Before I’m accused of gross insensitivity, let me just say that I am all for the idea of a show made for young people that grapples with themes of bullying, trauma and some of the other, shall we say, sensitive subjects that afflict adolescents. I’m just not sure “13 Reasons Why” is that show, and I think it kind of wants to be. Whereas “Big Little Lies” contained scathing insights into the codependency that is part and parcel of many abusive relationships, “13 Reason’s” observations on its principal subject feel noticeably more half-baked. The show is never anything more than a plot machine, with characters being shifted around in the story like checkers on a checkerboard. This cold, focused approach isn’t always a problem — say, if you’re Christopher Nolan and Rian Johnson and you’ve staked your claim on making heady puzzle-box thrillers whose plots unspool with the rigidity of Russian dolls. However, for a show that’s supposed to be about the tumultuous emotional highs and lows of a bunch of high school kids, this impersonal approach feels much more problematic.

The actors are mostly quite good. It’s not easy to convincingly portray a high school student if you’re well into your 20’s, and “13 Reasons Why” nails the Darwinian, often punishing rituals of academic life with a precision that stings of autobiography. But the romance at the show’s heart felt soggy to me: undernourished and out of place in the place of the larger themes the show purported to explore. Perhaps the show could pull this lame-brained device off if it as a subplot, but it’s not: it’s the focus of the entire show.
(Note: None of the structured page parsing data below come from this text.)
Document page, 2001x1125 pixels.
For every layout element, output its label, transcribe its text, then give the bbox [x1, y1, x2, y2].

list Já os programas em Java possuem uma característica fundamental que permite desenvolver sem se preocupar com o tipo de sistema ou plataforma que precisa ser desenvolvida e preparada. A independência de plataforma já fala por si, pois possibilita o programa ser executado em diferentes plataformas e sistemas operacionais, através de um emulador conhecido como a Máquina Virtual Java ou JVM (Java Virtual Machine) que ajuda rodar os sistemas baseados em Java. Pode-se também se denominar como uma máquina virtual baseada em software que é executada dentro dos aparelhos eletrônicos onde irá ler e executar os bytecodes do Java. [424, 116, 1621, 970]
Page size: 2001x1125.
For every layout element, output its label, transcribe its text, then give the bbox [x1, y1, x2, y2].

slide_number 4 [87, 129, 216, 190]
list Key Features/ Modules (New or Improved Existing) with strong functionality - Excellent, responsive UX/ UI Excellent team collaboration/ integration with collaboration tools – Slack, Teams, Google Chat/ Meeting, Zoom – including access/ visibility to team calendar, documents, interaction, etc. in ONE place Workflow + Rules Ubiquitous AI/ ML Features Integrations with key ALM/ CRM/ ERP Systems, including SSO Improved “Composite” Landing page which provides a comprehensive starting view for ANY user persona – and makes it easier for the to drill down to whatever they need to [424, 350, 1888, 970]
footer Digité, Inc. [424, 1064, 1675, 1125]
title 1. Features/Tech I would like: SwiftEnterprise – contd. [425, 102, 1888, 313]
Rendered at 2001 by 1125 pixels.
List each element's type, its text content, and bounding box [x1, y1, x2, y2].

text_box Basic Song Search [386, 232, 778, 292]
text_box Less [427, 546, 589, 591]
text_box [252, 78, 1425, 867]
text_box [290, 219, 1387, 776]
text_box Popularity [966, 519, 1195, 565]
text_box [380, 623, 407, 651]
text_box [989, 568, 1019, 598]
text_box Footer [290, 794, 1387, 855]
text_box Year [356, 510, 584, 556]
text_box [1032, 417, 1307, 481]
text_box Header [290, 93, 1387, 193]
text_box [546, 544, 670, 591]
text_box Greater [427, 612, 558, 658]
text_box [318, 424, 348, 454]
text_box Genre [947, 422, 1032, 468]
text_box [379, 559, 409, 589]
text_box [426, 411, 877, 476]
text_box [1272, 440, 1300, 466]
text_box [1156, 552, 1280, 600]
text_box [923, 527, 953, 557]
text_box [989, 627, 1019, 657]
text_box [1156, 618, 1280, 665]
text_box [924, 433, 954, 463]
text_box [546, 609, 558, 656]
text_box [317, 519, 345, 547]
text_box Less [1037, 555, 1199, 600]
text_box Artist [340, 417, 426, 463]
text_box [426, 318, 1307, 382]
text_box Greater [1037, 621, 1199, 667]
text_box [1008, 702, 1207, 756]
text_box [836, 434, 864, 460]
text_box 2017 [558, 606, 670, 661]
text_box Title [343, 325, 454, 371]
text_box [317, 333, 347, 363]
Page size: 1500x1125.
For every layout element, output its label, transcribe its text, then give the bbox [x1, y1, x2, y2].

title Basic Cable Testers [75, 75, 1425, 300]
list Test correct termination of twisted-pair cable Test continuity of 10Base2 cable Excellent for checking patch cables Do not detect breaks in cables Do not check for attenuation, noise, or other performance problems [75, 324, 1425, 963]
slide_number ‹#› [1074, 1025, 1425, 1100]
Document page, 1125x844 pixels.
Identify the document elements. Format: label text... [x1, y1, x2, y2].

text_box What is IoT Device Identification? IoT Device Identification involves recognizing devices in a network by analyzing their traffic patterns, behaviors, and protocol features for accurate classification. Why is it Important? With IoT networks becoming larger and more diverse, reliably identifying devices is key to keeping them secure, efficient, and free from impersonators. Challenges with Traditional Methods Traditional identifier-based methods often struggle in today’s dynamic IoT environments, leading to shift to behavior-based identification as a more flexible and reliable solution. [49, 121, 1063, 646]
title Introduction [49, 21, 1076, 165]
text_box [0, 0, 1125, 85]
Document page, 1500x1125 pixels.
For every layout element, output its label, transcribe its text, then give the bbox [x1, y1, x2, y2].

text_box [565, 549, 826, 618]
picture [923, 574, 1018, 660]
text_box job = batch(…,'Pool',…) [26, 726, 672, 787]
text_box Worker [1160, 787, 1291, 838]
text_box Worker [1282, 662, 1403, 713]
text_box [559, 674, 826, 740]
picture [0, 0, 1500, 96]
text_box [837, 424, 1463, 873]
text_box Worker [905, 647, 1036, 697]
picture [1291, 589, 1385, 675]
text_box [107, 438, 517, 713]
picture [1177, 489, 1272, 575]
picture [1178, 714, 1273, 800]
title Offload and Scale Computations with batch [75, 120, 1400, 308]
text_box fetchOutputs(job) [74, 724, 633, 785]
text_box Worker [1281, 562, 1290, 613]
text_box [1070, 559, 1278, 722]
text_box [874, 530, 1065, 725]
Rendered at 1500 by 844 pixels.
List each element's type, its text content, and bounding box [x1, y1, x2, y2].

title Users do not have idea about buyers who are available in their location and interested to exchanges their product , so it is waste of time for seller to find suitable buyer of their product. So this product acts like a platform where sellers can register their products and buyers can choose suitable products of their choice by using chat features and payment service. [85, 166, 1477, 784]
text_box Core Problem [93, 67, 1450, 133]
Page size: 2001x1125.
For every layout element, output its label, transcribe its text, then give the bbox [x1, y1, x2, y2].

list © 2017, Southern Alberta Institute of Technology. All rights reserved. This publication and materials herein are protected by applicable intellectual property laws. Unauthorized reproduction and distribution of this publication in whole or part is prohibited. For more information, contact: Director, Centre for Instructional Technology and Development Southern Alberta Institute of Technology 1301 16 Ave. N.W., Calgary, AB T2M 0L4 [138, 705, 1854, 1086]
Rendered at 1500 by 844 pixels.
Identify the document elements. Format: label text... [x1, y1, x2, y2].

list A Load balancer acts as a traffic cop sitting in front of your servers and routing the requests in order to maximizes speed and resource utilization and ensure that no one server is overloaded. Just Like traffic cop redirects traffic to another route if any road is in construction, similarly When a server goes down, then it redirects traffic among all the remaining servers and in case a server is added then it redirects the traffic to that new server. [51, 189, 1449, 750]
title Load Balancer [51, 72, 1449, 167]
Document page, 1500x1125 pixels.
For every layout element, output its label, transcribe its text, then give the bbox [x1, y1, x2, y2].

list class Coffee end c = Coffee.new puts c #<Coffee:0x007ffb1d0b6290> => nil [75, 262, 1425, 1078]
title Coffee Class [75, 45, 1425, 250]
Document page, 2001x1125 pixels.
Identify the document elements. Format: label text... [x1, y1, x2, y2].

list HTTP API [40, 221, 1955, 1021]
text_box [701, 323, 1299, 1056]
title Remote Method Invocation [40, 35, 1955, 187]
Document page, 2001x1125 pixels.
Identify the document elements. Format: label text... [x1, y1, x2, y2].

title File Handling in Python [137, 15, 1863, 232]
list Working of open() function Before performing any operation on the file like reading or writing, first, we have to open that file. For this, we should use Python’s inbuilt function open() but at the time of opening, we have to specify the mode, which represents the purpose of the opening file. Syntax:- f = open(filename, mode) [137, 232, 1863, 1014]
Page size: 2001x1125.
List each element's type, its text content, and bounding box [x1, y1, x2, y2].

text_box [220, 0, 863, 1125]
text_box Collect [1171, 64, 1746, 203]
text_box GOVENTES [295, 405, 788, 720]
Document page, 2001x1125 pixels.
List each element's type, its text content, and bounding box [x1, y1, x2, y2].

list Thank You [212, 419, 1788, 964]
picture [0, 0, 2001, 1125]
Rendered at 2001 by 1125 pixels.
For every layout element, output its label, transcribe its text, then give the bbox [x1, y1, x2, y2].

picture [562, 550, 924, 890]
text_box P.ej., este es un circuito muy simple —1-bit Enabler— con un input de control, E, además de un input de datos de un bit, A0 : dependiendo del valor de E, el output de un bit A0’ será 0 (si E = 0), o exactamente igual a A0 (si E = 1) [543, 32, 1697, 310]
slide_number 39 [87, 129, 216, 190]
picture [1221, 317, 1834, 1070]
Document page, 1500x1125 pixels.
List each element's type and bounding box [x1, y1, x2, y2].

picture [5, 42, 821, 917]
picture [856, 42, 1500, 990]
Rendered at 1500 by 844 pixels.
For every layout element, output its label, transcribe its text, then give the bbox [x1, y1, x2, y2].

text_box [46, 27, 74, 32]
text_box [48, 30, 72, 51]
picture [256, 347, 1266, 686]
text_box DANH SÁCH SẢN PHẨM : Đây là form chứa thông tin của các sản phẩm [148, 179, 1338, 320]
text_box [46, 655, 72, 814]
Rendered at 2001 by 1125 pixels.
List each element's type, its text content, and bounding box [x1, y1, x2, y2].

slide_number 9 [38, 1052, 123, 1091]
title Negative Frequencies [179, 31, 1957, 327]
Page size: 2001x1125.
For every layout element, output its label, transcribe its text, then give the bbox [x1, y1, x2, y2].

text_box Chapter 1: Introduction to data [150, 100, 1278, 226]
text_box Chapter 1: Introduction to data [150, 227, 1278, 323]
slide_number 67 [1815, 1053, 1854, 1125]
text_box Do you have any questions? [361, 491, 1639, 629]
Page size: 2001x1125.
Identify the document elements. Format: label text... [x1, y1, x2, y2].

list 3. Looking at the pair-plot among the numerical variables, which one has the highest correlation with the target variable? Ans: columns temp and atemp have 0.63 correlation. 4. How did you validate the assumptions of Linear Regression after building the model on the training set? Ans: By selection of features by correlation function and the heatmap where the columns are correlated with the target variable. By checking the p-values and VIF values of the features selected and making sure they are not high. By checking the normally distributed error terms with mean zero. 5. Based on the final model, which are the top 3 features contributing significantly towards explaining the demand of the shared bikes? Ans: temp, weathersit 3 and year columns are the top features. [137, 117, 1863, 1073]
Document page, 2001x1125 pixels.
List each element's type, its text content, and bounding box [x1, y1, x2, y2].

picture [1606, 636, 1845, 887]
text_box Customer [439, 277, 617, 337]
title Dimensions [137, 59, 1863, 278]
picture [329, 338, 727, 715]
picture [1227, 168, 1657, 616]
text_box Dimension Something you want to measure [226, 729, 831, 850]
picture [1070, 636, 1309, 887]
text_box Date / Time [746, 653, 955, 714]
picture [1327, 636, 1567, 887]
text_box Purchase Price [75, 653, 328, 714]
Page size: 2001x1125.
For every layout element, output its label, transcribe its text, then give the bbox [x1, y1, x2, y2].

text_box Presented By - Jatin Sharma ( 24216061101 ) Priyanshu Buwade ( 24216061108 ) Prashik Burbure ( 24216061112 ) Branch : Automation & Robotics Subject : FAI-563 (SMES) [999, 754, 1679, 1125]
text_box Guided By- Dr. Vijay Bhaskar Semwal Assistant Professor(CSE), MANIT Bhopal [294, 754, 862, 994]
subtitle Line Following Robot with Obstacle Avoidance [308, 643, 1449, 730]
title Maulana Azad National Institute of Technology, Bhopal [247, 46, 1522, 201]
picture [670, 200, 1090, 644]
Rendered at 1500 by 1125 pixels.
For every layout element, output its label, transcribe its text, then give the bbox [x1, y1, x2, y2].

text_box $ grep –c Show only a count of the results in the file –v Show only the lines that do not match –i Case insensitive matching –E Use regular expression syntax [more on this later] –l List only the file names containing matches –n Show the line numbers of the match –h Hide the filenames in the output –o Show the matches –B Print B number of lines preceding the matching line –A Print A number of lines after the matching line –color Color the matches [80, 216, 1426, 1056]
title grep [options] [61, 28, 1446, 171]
None of this matters, because “13 Reasons Why” is massively popular and I’m still writing about in a blog that maybe twelve people read regularly. I suspect the popularity may not be dissimilar to that of “Stranger Things,” that other Netflix show about youngsters that people are going gaga over. In the case of both programs, the fans are willing to overlook the flaws of each show because the overriding element of nostalgia — the idea that “Stranger Things” was a love letter to Spielberg and 80’s Amblin entertainment, as much as “13 Reasons Why” is a superficially topical update of “The O.C.” and other related teen soaps — was enough. Nostalgia is fun, and it sure does sell movie tickets (hello, “Jurassic World”) but in the case of shows like “13 Reasons Why” that buoy stilted dialogue underneath the banner of being a good-natured “throwback,” I’d argue that there’s some danger in looking too far into the past. “American Gods,” to me, felt like a terrifying and vital glimpse into the future. “13 Reasons Why,” meanwhile, felt like a painless but unremarkable step back in time.

Grades: American Gods, “The Bone Orchard,” A-. 13 Reasons Why, “Tape 1, Side A,” B-. “Tape 1, Side B,” B-. “Tape 2, Side A,” B. “Tape 2, Side B,” C.